Ainsi donc, à la question « voulez-vous que la Grande-Bretagne sorte de l’UE ? », une majorité de Britanniques a répondu « oui ». Aussitôt, les commentaires prévus et prévisibles se sont répandus dans les médias. Première préoccupation exprimée : cela ne risque-t-il point d’encourager d’autres peuples à suivre cette voie ? Deuxième préoccupation exprimée : que vont devenir les Britanniques, abandonnés à leur sort au milieu du jungle de la mondialisation libérale ? Pourront-ils trouver le chemin sans une directive de la Commission européenne ? Comment feront-ils pour manger si Jean-Claude Juncker n’est pas là pour leur expliquer comment qu’il faut faire ? Sauront-ils encore exploiter leurs néo-colonies si Cohn-Bendit n’est plus joignable au téléphone ? Oseront-ils aller bombarder en catimini un pays du tiers-monde sans inviter leurs anciens potes de l’UE ? Bref : Doux Jésus, Marie, Joseph... qu’allons-nous devenir sans eux ?
Oui, ça va être dur. Dur dans quelques années lorsque les Britanniques tenteront de traverser la Manche sur des embarcations de fortune pour rejoindre le Paradis perdu, leurs yeux implorants quelques miettes du festin que nous nous taperons lorsque ça ira mieux.
Mais tout n’est pas perdu. Ce soir, à la radio, un quelconque spécialiste a calmé le jeu en expliquant que les Britanniques ont simplement voulu exprimer leur colère et qu’ils finiront par se calmer et, bien-entendu, revenir à de meilleurs sentiments. Sinon, a-t-il encore expliqué, on attendra qu’une nouvelle génération de Britanniques entre en scène pour redresser cette erreur historique. De la vision à long terme, on peut dire qu’il en a, le spécialiste. Et de la détermination. Et de la constance. Et aussi pas mal de mépris.
Ce qui m’amène directement à la question suivante : pourquoi la volonté exprimée par une majorité de Britanniques pour sortir de l’UE serait-elle mieux respectée que la volonté exprimée par les Français qui ont refusé un projet de Constitution européenne ?
Il paraît qu’aujourd’hui, ce sont la xénophobes, les racistes et les populistes qui ont gagné. Oui, au cas où vous ne l’auriez pas remarqué, l’Europe est une grande fraternité antiraciste, anti-impérialiste, soucieuse du bien-être des peuples. Demandez aux Lobbies de la Pharmacie, de la Chimie. Demandez aussi aux Grecs, aux Libyens, aux Syriens, à nos amis néonazis Ukrainiens. Demandez aux 10000 réfugiés noyés en Méditerranée depuis 2014.
A l’instar de l’esprit « Je Suis Charlie » qui sert d’alibi à une constante érosion de la démocratie, de la liberté d’expression, de la liberté syndicale et qui a été plus efficace que tous les fachos en herbe du continent, le côté « antiraciste », « anti-xénophobe » et « fraternel » affichée par les Européistes et l’UE a fait plus de victimes que tous les racistes, xénophobes et populistes européens réunis. Ca, c’est du concret.

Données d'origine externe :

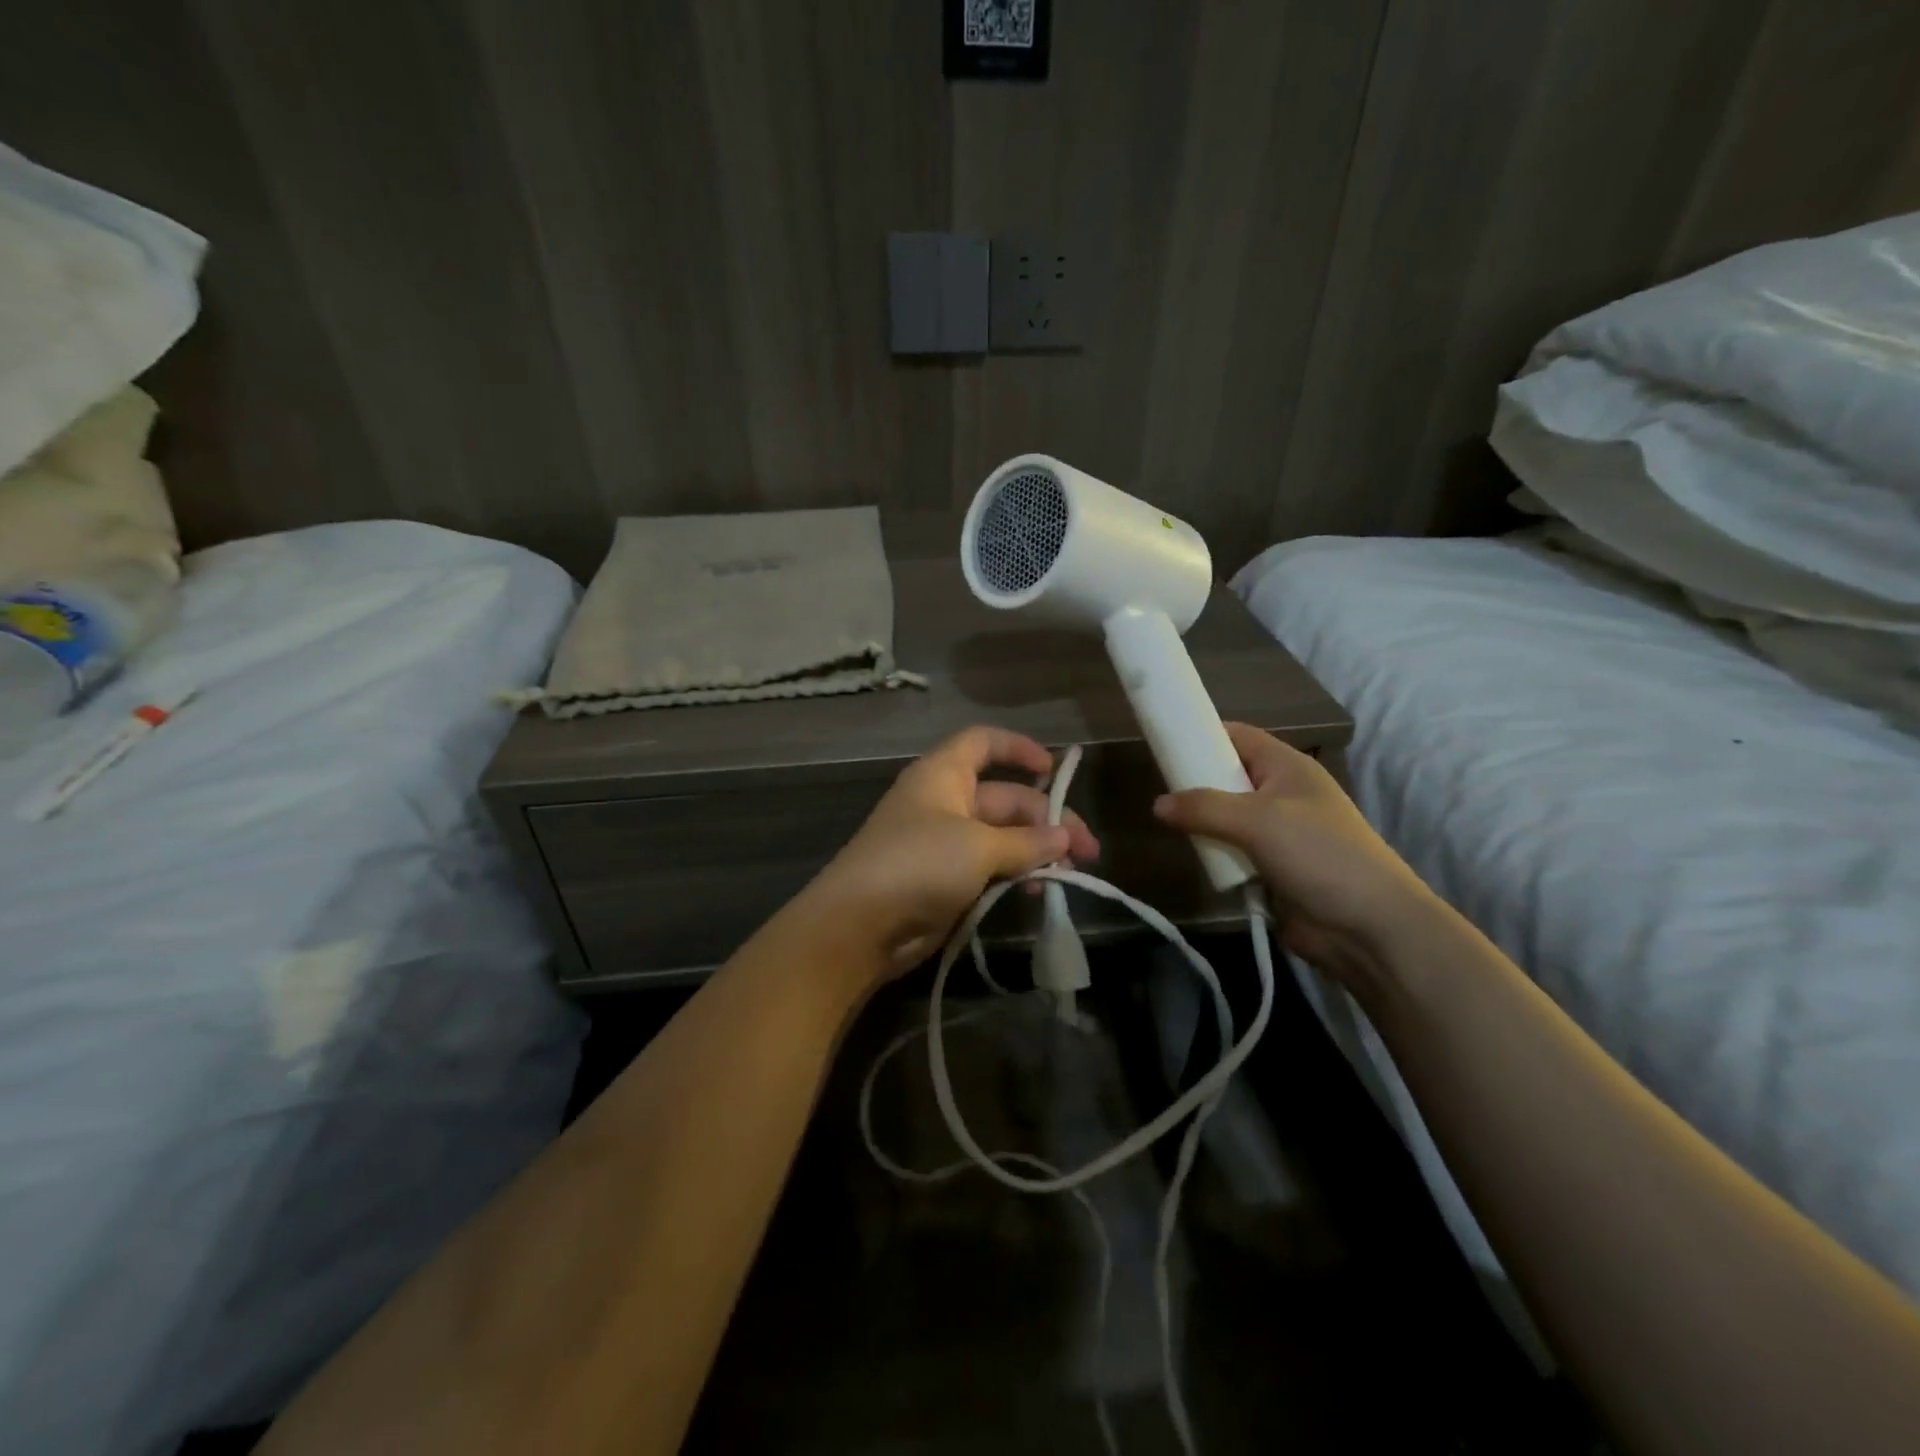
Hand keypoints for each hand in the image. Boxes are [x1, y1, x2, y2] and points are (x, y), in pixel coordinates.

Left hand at [809, 726, 1099, 981]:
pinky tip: (1040, 892)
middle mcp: (945, 802)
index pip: (983, 742)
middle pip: (1006, 798)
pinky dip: (1016, 875)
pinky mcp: (946, 879)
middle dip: (1047, 821)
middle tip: (1087, 852)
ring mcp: (945, 842)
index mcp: (944, 774)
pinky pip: (990, 868)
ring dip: (1036, 852)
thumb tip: (1064, 837)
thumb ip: (1026, 842)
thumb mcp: (978, 846)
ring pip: (1002, 837)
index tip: (1054, 769)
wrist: (860, 925)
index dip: (1018, 748)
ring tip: (1068, 875)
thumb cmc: (918, 864)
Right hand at [1153, 723, 1436, 976]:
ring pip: (1227, 816)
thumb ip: (1204, 808)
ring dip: (1203, 822)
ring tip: (1169, 826)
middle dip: (1196, 782)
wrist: (1368, 927)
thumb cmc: (1319, 855)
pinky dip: (1215, 852)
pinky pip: (1233, 850)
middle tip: (1160, 790)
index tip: (1164, 742)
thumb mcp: (1258, 821)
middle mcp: (1282, 793)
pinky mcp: (1272, 867)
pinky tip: (1194, 856)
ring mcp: (1279, 832)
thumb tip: (1158, 805)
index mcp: (1287, 767)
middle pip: (1228, 775)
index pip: (1238, 735)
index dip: (1202, 734)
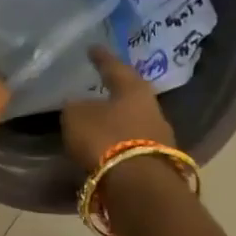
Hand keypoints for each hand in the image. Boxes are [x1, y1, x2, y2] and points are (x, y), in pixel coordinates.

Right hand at [62, 46, 174, 171]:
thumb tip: (78, 104)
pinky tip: (106, 146)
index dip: (101, 57)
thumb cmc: (105, 138)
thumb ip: (75, 106)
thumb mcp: (76, 116)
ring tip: (99, 120)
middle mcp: (152, 108)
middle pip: (130, 95)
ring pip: (134, 120)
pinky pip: (133, 144)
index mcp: (133, 89)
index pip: (114, 66)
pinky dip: (119, 142)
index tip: (93, 48)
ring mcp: (159, 137)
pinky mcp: (158, 162)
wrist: (138, 187)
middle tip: (100, 86)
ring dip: (117, 120)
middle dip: (115, 91)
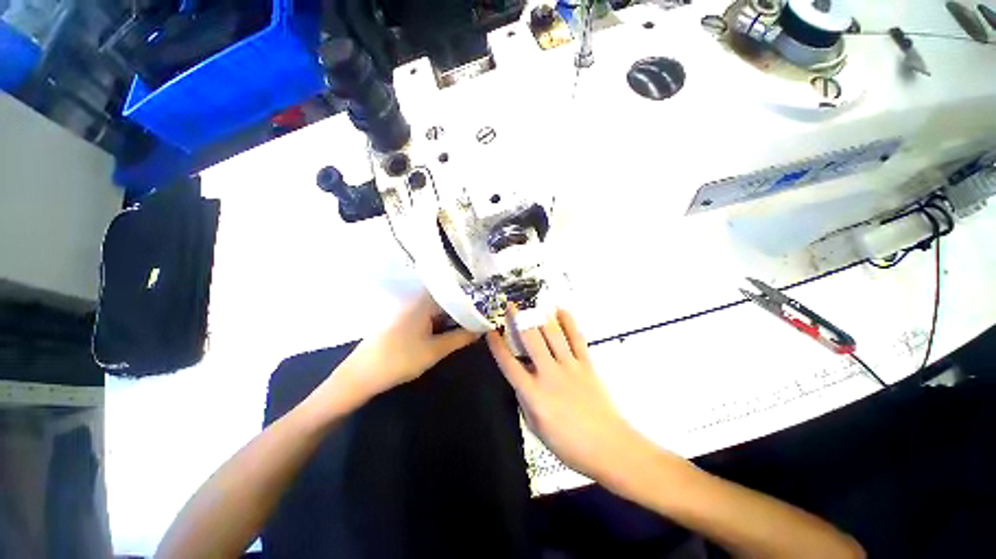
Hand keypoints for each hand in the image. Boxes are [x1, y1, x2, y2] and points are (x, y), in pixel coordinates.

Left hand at [336, 291, 478, 401]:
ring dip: (452, 316)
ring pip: (437, 308)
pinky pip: (427, 315)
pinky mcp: (403, 320)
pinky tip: (449, 330)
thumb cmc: (400, 359)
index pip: (454, 293)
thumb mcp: (435, 350)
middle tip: (481, 316)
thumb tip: (481, 329)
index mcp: (424, 302)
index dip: (471, 299)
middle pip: (446, 300)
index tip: (487, 305)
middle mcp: (416, 301)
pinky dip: (440, 321)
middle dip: (463, 309)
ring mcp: (408, 310)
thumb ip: (460, 338)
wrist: (360, 375)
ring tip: (470, 322)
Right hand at [487, 307, 650, 481]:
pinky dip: (569, 322)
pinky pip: (577, 338)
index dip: (497, 346)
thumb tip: (520, 379)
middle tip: (511, 306)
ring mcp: (570, 367)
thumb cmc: (568, 444)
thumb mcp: (536, 428)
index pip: (509, 364)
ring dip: (541, 316)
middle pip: (531, 340)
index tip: (491, 331)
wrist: (608, 446)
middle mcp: (549, 374)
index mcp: (533, 394)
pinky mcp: (586, 364)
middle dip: (518, 320)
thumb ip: (525, 400)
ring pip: (553, 334)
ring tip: (533, 304)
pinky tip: (561, 310)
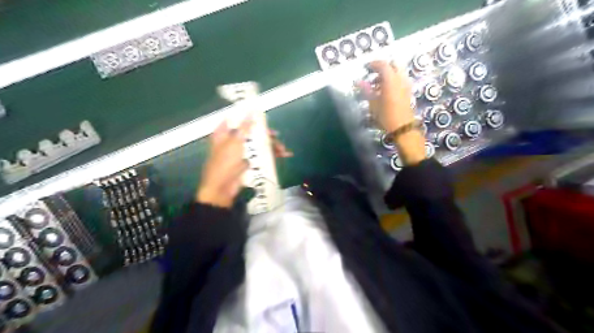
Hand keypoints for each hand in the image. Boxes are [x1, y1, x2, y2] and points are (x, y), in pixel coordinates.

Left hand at [197, 117, 291, 207]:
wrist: (223, 188)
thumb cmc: (224, 163)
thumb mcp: (234, 143)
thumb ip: (244, 128)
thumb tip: (251, 112)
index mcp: (224, 134)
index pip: (236, 120)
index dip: (248, 116)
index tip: (261, 114)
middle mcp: (233, 141)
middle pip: (252, 133)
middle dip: (266, 134)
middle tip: (276, 136)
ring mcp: (242, 152)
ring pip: (259, 144)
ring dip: (271, 146)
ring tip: (283, 150)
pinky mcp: (250, 162)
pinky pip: (262, 155)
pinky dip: (272, 155)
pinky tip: (284, 155)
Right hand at [367, 60, 426, 165]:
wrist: (403, 128)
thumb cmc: (386, 116)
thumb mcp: (373, 103)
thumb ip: (366, 90)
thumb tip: (358, 81)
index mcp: (391, 80)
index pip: (382, 64)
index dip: (373, 64)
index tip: (365, 68)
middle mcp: (400, 79)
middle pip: (393, 65)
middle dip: (382, 67)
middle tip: (372, 74)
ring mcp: (406, 84)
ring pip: (397, 72)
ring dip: (387, 74)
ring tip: (376, 84)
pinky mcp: (408, 91)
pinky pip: (400, 79)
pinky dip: (392, 80)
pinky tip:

Dans ce monde qui marche sur la tête, il suffit d’ânonner « je suis de gauche » pour imposer à coups de 49.3 une politique de droite extrême contre la volonté d’une écrasante majorité de la population.
L’Europe qu’on nous présente comme un « contre-poids » et qui détourne l’avion de président Bolivien Evo Morales pour complaire au maître d’outre-Atlantique. L’Europe qui réagit aux écoutes de ses « amis » avec sa détermination politique habituelle. L’Europe, qui ne connaît comme remède à tous les maux que le nivellement et la déréglementation. L’Europe qui s’est plantée, se plante et se plantera mais qui persiste.
Alors, amis progressistes Européistes, en réalité, je vous le dis : votre projet de « changer l’Europe de l’intérieur » est voué au même échec que celui de « changer le PS de l’intérieur ». Dit comme ça, ça devrait être clair.
Et tout ça pour quoi exactement ? Pour quoi, concrètement ? Juste pour avoir la possibilité de traverser une frontière sans passer par un guichet de change ? Et à part ça ?
Autour de moi, le constat est cruel : aucun « pro-Européen » n’est capable de me donner un seul élément positif et concret apporté par l’UE.
« Est-ce que cela en valait le prix ? » leur demanderons-nous. « C’est un choix difficile », répondront-ils, « mais nous pensons que le prix... oui, cela en valait le prix ».
Et si cette dernière référence leur échappe, c’est qu’il est temps, grand temps, de sortir de cette maison de fous.